* [Source extract]:

_____

Update: Floodgates Will Be Opened Ahead of Sandy

Floodgates on the Pompton Lake dam will open early in anticipation of storm.

The floodgates on the Pompton Lakes dam will be manually opened Saturday in anticipation of Hurricane Sandy in an effort to relieve possible downstream flooding for residents who live below the dam.

The state Department of Environmental Protection (DEP) issued a press release on the decision Friday night.

“New Jersey’s reservoirs are designed to provide water, not for flood control,” DEP Commissioner Martin said in a statement. “But given the situation, we decided we needed to get as much water out of the reservoir systems as possible, creating void space for runoff from the storm.”

The DEP will manually open the gates and keep them open to drain five feet of water from the lake. This should allow the water to safely pass through downstream communities. The gates will go back to automatic operation once the water is drained.

_____

* [Records provided]:

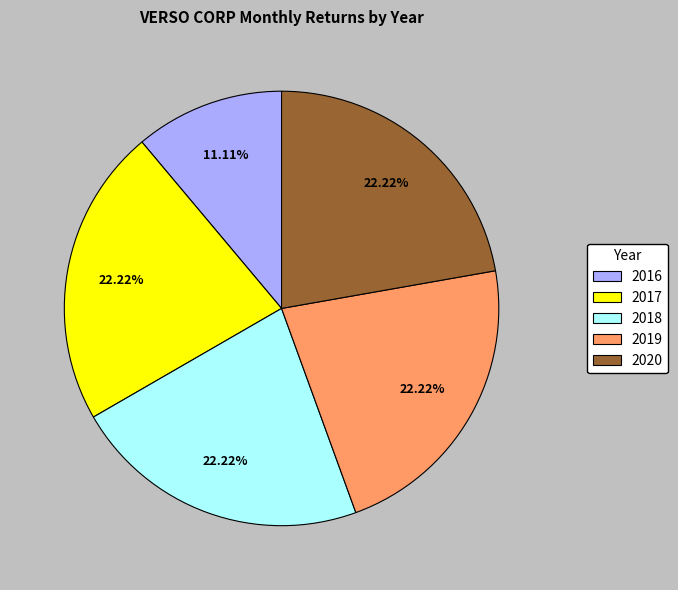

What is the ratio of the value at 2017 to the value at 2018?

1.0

_____

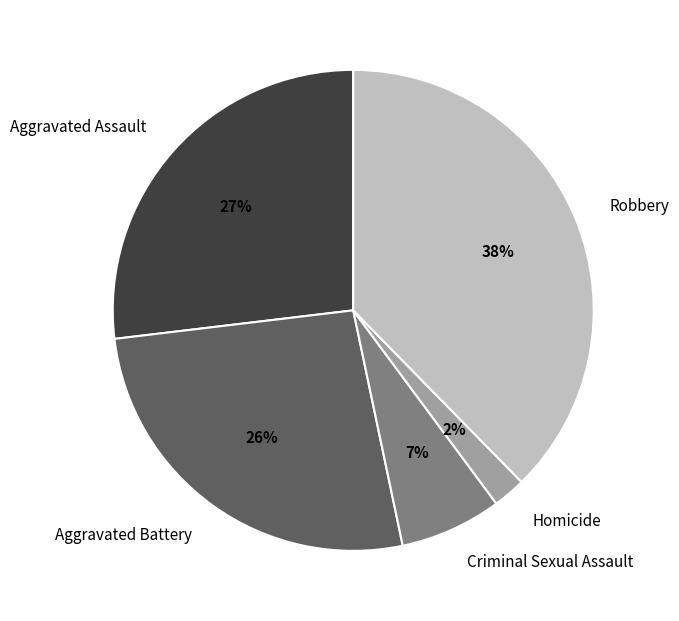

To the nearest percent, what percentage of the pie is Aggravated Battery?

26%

_____

* [Request 1]:
According to the floodgate article, how much water will the DEP drain from the lake?
* [Request 2]:
Reproduce the floodgate article word for word from "Update: Floodgates Will" to "below the dam.".

* [Your response 1]:
Five feet of water.

* [Your response 2]:
Update: Floodgates Will Be Opened Ahead of Sandy

Floodgates on the Pompton Lake dam will open early in anticipation of storm.

The floodgates on the Pompton Lakes dam will be manually opened Saturday in anticipation of Hurricane Sandy in an effort to relieve possible downstream flooding for residents who live below the dam.